The Florida governor, Ron DeSantis, has signed a law that has given his state one of the US’s most restrictive social media bans for minors, though it must still withstand expected legal challenges.

Once it takes effect, the bill signed on Monday bans social media accounts for children under 14 and require parental permission for 14- and 15-year-olds. It was slightly watered down from a proposal DeSantis vetoed earlier in March, a week before the annual legislative session ended.

The new law was the top legislative priority for Republican state house speaker, Paul Renner. It takes effect on 1 January.

“A child in their brain development doesn’t have the ability to know that they’re being sucked into these addictive technologies and to see the harm and step away from it, and because of that we have to step in for them,” Renner said at a ceremony for the bill signing held at a Jacksonville school.

The bill DeSantis vetoed would have banned minors under 16 from popular social media platforms regardless of parental consent. But before the veto, he worked out compromise language with Renner to alleviate the governor’s concerns, and the legislature sent DeSantis a second bill.

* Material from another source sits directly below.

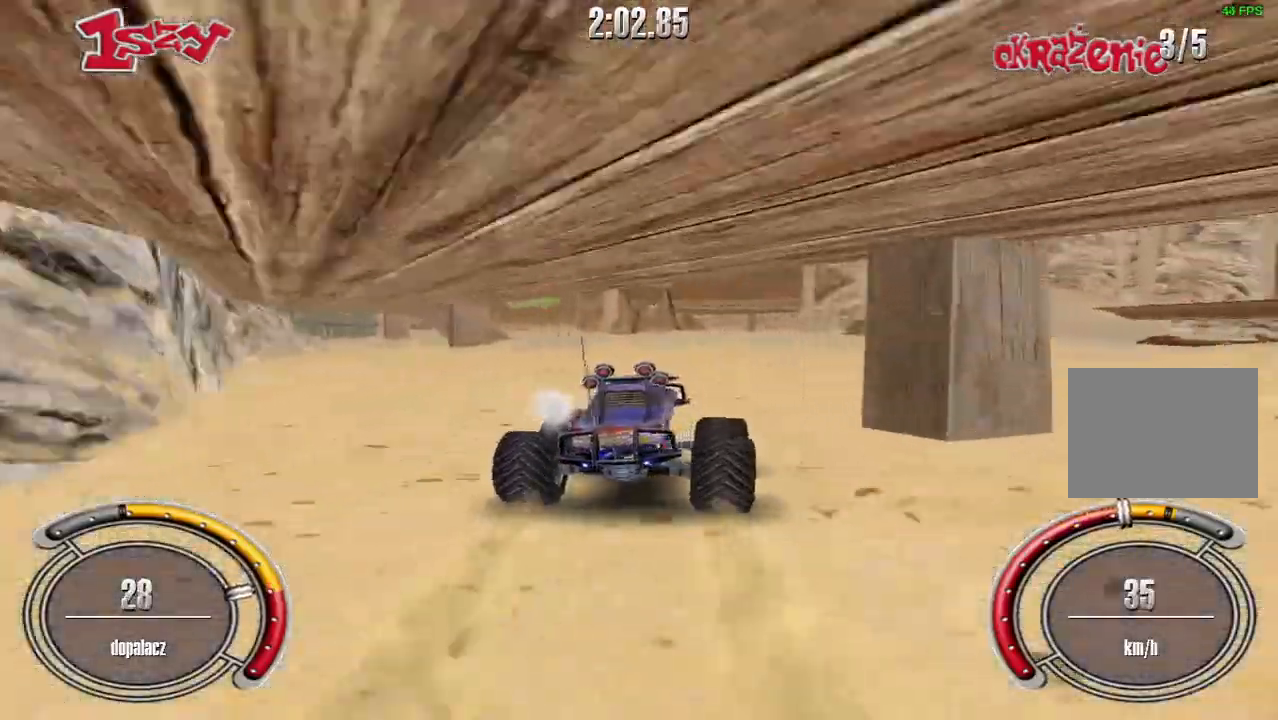
{"keys": ["shift", "up"], "events": [[240, "left", "down"], [340, "left", "up"]]}
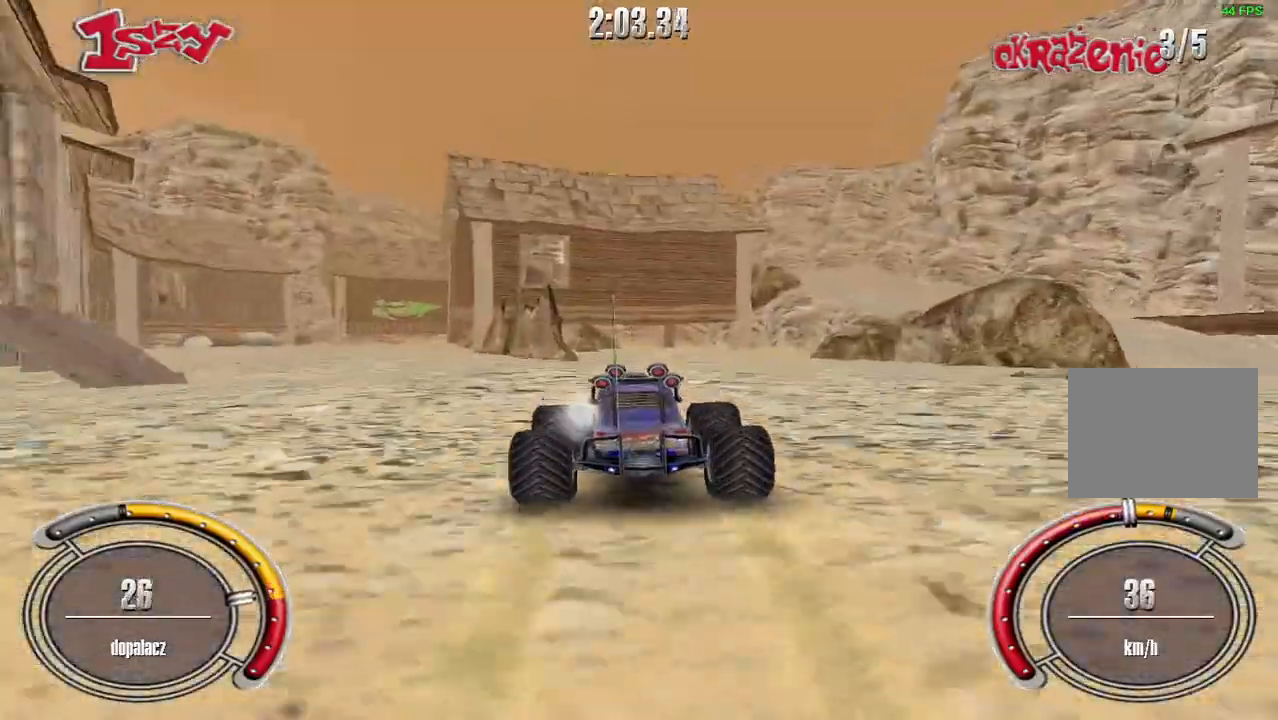
{"keys": ["shift", "up"], "events": [[140, "right", "down"], [300, "right", "up"]]}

Several states have considered similar legislation. In Arkansas, a federal judge in August blocked enforcement of a law that required parental consent for minors to create new social media accounts.

Supporters in Florida hope the bill will withstand legal challenges because it would ban social media formats based on addictive features such as notification alerts and autoplay videos, rather than on their content.

Renner said he expects social media companies to “sue the second after this is signed”.

“But you know what? We’re going to beat them,” Renner remarked.